- _Fragmento seleccionado_
• • • • •
Un libro es como una casa de muchas habitaciones, cada una con un decorado diferente, y uno puede asomarse, primero desde fuera, a través de las múltiples ventanas, y, así seducido, entra a vivir en esas estancias cordiales y acogedoras, porque siempre hallará abiertas sus puertas. Y como estamos en abril, el mes de Cervantes, quiero recordar al libro de los libros, el que más ventanas, puertas, pasadizos y corredores tiene, El Quijote.
Si alguien pregunta por qué debe leerlo, y le respondemos que es imprescindible porque contiene una filosofía de la vida, o porque nos revela un mundo de enseñanzas morales, habremos perdido de seguro un lector de ese libro imprescindible sin el cual viviremos una vida disminuida.
Por el contrario, debemos tener el valor de responder que se trata de un libro divertido, lleno de risa y disparates, acerca de un loco que anda por los caminos en busca de enfrentarse con los fantasmas de su imaginación, y ha convencido a un vecino suyo, simple, ambicioso y crédulo, que lo acompañe en sus aventuras de las que le promete va a sacar ventajas, entre otras nada menos que la gobernación de un país de mentira llamado Barataria.
En el camino el loco se dispone al combate contra molinos que cree un ejército de gigantes desaforados y espantables, y al atacar valeroso a uno de ellos ensarta su lanza en las aspas movidas por el fuerte viento que sopla, que para su imaginación descalabrada son los brazos del poderosísimo gigante, con lo que se hace "la lanza pedazos, llevándose tras sí al caballo y al caballero, que fue rodando muy maltrecho por el campo".
Se topa con un carro donde llevan en unas jaulas dos leones africanos, hembra y macho, enviados de regalo al rey por el general de Orán, y se empeña en abrir la puerta de la jaula diciendo: "¿Leoncitos a mí? ¿A mí leoncitos, y a tales horas? Pues ¡por Dios que han de ver esos señores que acá los envían si soy yo hombre que se espanta de leones!".
• • • • •
- _Filas mostradas_
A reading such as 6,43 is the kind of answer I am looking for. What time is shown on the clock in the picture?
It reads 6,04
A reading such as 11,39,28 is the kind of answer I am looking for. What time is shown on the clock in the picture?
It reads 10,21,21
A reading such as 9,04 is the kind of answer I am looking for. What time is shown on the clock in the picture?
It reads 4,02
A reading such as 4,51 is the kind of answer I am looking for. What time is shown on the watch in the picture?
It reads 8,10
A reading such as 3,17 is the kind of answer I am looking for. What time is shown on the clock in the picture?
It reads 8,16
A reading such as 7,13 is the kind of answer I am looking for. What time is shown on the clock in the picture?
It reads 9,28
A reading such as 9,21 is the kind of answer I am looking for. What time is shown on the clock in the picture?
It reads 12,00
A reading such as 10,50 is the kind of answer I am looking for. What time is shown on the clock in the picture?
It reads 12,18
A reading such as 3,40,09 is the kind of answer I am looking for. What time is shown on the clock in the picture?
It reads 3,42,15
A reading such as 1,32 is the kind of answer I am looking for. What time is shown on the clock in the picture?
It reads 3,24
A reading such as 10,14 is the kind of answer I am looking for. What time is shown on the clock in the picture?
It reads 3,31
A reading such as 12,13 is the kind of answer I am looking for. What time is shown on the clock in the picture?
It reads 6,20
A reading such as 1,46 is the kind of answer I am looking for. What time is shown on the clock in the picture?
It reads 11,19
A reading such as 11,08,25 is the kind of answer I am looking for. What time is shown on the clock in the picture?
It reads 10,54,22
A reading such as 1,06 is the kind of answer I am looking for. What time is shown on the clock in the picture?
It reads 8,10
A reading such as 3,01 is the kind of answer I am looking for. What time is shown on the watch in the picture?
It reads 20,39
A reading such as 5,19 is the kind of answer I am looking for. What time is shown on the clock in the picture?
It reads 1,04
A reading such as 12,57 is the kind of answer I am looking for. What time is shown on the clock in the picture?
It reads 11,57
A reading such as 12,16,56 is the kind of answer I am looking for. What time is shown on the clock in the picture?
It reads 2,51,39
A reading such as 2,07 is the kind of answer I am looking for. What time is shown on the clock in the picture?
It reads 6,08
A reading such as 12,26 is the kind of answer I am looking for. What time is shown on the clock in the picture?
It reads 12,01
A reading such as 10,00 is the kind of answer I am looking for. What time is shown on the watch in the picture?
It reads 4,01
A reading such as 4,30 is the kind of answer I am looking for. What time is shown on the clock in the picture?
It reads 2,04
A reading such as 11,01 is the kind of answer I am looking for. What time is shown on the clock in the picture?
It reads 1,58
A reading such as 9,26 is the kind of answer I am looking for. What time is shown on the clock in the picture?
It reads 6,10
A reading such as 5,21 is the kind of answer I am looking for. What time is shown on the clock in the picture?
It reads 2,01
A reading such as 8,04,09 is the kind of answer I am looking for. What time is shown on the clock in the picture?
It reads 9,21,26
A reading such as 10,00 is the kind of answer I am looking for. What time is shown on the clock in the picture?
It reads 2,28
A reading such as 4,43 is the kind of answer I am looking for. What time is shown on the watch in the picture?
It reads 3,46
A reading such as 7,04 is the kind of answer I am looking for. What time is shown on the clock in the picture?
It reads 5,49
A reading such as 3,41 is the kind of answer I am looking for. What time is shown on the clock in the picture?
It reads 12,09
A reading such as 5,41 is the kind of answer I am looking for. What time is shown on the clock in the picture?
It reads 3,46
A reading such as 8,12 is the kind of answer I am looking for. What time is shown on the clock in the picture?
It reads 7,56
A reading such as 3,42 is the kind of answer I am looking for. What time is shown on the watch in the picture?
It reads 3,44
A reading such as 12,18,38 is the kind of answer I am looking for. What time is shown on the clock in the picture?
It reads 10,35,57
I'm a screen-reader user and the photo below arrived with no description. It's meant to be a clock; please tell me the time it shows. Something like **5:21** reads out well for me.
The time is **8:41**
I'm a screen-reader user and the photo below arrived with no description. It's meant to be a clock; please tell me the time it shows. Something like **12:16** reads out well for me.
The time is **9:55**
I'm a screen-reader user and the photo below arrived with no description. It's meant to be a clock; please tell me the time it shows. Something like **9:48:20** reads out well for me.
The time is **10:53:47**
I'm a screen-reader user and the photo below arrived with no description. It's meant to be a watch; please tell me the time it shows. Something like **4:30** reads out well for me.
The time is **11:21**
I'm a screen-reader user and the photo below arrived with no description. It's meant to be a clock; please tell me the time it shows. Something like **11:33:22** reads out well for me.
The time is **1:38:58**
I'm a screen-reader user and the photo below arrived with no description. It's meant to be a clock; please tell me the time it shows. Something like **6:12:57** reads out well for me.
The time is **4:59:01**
• • • • •
- _Tareas pendientes_
A – En el fragmento sobre El Quijote, ¿qué ventaja promete el loco a su vecino, entre otras, por acompañarlo en sus aventuras?
B – Cuenta las líneas de las filas que contienen la palabra "watch" y da solo esa cifra.
El fragmento y las filas no guardan ninguna relación entre sí.

- _Soluciones_
A – La gobernación de un país de mentira llamado Barataria.

B – 6